A Ceasa também concentra o maior número de boxes de biscoitos, um dos produtos mais tradicionais da cidade. Ao todo, cerca de 200 boxes atuam com a comercialização de biscoitos, beijus e goma de mandioca. Entre os sabores mais procurados nesta época estão o tradicional biscoito avoador, chimango, o palitinho de coco e o biscoito de goma.

Marileide
Marileide Silva Bonfim trabalha com a venda de biscoitos há cerca de 30 anos e está com grande expectativa para o período, que é o mais lucrativo do ano para o setor: “Geralmente, o maior movimento acontece de 20 a 23. É a maior venda que tem. Eu diria assim, melhor até do que no final de ano. Eu diria que aumenta assim, uns 50%”.
O trabalho começa muito antes do São João

Eduardo Castro
Mas se engana quem acha que o trabalho começa só no mês de junho.A Secretaria Municipal de Desenvolvimento Rural (SMDR) atua diretamente no suporte aos agricultores inscritos nos programas de incentivo à agricultura familiar, responsável pela produção de alimentos típicos do período junino, como a laranja e a tangerina. Para garantir uma oferta maior de frutas cítricas e renda extra aos produtores, a SMDR realiza, por meio do projeto Citrus do Futuro, a distribuição de mudas de laranja, limão e tangerina, além de suporte técnico para manejo e controle de pragas, conforme explica o coordenador de Fomento à Agricultura Familiar, Eduardo Castro.
“No Citrus do Futuro, a secretaria doa até 600 mudas, ou seja, um hectare para cada agricultor. Nesse modelo, nós já ultrapassamos mais de 50.000 mudas e temos, aproximadamente, mais de 100 agricultores interessados. Além das mudas, a gente dá toda a assistência técnica desde o plantio até o acompanhamento”, disse.
A safra de frutas cítricas como a laranja e a tangerina se altera de acordo com as condições climáticas de cada região e da variedade da fruta.
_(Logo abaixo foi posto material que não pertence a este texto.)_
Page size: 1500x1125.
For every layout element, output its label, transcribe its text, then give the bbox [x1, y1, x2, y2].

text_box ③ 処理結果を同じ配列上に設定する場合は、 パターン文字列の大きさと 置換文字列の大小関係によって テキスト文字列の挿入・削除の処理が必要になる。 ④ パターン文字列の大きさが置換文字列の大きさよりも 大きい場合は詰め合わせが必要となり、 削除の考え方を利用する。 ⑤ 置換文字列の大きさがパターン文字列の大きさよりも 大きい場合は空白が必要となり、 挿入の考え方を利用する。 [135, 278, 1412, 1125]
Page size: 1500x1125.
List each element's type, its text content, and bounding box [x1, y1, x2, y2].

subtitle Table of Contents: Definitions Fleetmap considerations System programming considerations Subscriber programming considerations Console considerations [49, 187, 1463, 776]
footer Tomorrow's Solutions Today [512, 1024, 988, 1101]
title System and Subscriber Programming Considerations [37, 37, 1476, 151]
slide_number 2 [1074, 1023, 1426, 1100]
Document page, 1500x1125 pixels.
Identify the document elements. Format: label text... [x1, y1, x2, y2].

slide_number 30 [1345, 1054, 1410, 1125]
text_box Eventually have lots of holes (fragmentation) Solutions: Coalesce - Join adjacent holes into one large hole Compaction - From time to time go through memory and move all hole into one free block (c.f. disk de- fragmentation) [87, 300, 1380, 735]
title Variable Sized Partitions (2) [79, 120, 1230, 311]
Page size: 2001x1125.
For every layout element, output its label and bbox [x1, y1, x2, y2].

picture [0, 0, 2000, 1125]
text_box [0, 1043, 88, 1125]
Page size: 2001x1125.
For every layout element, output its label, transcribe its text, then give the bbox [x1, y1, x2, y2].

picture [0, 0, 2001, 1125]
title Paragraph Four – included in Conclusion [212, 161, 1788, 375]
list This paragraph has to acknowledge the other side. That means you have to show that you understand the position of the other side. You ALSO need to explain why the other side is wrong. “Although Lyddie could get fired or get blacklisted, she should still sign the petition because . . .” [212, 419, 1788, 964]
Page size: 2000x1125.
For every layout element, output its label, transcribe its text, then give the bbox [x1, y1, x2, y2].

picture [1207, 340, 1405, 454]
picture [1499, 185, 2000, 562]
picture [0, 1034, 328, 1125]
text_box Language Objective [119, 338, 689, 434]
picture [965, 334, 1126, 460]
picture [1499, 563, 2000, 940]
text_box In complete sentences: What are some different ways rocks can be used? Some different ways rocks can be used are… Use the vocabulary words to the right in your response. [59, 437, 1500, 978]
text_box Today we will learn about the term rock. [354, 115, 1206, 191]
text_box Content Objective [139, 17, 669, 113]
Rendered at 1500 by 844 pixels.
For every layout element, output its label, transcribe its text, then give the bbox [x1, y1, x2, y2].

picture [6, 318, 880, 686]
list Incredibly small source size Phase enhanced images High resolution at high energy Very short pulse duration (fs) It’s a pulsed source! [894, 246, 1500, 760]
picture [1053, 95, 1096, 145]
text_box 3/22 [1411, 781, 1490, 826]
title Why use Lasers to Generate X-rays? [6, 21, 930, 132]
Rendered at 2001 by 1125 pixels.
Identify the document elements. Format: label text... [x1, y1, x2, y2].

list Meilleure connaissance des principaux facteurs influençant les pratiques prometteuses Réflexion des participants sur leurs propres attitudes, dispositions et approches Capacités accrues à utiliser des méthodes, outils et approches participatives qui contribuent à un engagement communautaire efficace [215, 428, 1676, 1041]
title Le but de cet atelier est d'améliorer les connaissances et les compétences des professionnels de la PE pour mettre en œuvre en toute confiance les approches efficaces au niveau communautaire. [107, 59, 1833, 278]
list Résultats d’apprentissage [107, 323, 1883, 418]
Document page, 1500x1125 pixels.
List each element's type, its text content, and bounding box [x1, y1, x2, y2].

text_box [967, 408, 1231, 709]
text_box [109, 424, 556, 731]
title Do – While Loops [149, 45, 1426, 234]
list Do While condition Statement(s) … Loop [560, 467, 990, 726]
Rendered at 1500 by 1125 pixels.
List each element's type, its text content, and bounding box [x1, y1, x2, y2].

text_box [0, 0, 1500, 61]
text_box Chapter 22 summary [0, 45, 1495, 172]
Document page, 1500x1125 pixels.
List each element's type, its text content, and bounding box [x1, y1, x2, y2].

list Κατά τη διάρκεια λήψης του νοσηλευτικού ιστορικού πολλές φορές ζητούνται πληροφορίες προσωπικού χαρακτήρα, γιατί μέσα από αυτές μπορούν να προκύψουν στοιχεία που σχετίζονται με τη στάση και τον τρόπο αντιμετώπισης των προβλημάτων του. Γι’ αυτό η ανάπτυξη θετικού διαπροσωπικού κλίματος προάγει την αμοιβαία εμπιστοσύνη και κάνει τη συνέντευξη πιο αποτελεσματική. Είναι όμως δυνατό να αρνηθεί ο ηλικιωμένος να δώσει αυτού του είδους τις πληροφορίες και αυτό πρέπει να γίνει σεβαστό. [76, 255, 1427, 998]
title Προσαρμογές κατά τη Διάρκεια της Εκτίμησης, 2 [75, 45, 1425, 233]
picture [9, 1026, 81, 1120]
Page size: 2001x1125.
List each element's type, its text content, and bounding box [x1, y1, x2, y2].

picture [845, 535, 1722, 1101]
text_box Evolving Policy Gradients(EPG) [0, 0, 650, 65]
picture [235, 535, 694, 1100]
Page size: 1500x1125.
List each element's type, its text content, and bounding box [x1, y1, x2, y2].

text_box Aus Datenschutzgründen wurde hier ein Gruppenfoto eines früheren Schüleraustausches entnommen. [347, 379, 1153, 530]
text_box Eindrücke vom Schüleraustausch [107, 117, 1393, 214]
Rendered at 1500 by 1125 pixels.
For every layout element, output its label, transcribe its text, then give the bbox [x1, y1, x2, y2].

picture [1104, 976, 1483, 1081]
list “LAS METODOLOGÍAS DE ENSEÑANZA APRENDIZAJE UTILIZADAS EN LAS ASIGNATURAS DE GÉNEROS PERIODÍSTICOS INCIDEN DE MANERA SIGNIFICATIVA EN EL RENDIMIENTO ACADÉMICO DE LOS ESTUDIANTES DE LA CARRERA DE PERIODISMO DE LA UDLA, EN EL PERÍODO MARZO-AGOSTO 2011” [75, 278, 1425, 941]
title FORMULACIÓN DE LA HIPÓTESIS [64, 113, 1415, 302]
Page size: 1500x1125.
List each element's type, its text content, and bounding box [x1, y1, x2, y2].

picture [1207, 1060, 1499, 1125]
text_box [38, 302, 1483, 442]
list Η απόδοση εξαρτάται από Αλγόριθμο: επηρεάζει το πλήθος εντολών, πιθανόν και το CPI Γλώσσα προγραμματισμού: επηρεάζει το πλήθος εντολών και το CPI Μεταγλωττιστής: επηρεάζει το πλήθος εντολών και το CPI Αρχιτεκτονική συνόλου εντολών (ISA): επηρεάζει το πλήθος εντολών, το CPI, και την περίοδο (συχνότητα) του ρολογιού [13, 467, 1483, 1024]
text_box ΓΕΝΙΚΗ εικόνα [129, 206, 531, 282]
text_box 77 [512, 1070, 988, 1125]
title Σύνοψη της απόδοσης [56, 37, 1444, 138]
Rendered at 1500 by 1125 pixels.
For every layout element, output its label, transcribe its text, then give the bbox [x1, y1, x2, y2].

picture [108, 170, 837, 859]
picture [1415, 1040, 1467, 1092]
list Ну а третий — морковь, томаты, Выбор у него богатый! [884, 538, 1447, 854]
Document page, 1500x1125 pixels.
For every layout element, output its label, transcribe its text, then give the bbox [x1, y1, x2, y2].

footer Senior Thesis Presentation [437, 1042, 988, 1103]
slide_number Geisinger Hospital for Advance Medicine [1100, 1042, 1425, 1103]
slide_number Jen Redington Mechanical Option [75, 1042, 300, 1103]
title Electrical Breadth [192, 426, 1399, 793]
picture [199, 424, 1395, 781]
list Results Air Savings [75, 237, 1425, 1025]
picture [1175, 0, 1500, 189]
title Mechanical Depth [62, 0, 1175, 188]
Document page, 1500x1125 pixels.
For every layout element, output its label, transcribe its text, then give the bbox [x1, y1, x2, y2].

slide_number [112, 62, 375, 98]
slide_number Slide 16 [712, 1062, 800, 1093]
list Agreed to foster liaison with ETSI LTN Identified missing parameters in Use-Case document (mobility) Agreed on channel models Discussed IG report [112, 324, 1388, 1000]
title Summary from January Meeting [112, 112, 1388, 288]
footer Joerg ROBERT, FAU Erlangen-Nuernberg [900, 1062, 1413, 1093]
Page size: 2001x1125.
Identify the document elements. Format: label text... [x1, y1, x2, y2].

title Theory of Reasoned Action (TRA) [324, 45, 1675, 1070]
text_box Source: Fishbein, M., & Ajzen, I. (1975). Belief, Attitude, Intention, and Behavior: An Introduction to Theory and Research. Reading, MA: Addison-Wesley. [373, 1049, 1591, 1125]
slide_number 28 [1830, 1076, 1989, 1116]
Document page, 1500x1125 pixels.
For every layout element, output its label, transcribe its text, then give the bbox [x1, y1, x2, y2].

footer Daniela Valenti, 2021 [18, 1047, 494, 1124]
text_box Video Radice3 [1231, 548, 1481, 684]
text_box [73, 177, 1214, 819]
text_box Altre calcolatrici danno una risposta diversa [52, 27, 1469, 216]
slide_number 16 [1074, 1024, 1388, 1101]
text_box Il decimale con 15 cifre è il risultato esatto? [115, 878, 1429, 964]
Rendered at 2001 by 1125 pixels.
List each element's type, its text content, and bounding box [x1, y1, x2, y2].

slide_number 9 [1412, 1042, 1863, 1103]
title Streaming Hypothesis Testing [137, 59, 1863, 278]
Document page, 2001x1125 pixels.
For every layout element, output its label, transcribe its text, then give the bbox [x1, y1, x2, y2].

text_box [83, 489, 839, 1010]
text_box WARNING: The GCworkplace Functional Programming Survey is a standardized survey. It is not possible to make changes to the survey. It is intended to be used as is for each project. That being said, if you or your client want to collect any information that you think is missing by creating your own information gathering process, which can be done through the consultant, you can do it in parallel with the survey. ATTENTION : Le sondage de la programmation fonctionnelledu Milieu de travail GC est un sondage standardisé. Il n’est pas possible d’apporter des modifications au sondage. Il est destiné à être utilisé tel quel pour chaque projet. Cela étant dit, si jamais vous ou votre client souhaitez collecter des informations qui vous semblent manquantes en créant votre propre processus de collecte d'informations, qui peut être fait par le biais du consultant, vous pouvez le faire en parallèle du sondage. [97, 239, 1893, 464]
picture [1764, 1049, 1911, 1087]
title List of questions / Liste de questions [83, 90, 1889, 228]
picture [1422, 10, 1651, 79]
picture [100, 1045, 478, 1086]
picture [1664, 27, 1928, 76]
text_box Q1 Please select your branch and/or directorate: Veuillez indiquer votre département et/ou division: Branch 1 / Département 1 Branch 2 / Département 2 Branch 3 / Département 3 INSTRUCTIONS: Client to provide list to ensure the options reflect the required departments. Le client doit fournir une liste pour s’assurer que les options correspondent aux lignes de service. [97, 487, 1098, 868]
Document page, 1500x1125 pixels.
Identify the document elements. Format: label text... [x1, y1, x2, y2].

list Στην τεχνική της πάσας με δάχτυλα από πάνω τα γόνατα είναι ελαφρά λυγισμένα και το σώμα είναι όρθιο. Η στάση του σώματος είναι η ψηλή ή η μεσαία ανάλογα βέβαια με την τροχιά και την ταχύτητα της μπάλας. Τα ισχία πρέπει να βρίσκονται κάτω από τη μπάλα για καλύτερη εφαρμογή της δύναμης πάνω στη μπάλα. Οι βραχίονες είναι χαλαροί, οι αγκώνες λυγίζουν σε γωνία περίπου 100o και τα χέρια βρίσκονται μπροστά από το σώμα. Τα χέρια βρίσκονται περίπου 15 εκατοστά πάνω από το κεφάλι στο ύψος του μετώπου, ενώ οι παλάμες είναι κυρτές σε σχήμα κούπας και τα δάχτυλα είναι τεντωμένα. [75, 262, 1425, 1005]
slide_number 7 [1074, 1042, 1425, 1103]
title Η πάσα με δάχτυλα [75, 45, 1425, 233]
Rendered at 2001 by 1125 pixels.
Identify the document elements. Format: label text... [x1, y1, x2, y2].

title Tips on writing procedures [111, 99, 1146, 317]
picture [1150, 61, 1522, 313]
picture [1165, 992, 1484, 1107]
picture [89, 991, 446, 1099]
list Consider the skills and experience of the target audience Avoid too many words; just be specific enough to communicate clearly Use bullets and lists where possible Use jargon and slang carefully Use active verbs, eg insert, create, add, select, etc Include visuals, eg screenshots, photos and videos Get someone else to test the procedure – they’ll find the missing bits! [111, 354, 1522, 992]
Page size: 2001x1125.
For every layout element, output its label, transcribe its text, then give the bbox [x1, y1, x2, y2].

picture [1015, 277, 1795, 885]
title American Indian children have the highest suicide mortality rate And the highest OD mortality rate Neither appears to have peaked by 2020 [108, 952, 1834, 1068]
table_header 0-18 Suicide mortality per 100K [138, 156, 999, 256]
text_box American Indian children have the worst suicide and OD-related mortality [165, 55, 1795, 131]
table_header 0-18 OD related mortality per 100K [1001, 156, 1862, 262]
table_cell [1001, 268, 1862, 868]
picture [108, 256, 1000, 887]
No Planalto da Conquista, geralmente a colheita começa a partir do mês de maio. A produtora da Lagoa das Flores, Fábia Carlete Rodrigues, é uma das contempladas pelo projeto Citrus do Futuro, desenvolvido pela SMDR. Ela relata estar otimista: “A minha expectativa é a melhor possível. No mês de junho, as vendas aumentam em média 20% e o projeto tem sido essencial para a valorização do produtor rural, principalmente pelo acompanhamento da equipe que é maravilhosa”, ressaltou.
Outra importante ação da Secretaria de Desenvolvimento Rural é a entrega gratuita de 5 kg de sementes de milho para pequenos agricultores cadastrados no Cadastro Nacional da Agricultura Familiar (CAF). A ação tem como objetivo apoiar a subsistência dos agricultores familiares em todo o município e deve beneficiar cerca de mil famílias com 5 kg de sementes cada uma. Este ano, a entrega do milho teve início em março.
O milho é uma das matérias-primas mais utilizadas nas receitas tradicionais como pamonha, mingau, bolo e canjica, e geralmente começa a ser plantado no mês de março. Agricultor do Povoado da Limeira, Paulo Oliveira é produtor de milho há cerca de dez anos e afirma que 90 dias antes da colheita, a produção aumenta para atender à demanda: “Nessa época aumenta bastante, é dobrado. Pra essa época, eu planto uns 5, 6 hectares”, afirmou.
O CAF é um programa de assistência do governo federal destinado a agricultores familiares.Apenas neste ano, foram realizadas 1.730 inscrições no município, alcançado um novo recorde. Através do programa, cada produtor recebe também uma indenização de R$1.200, somando um montante de 2,07 milhões de reais a serem distribuídos para pequenos agricultores da região.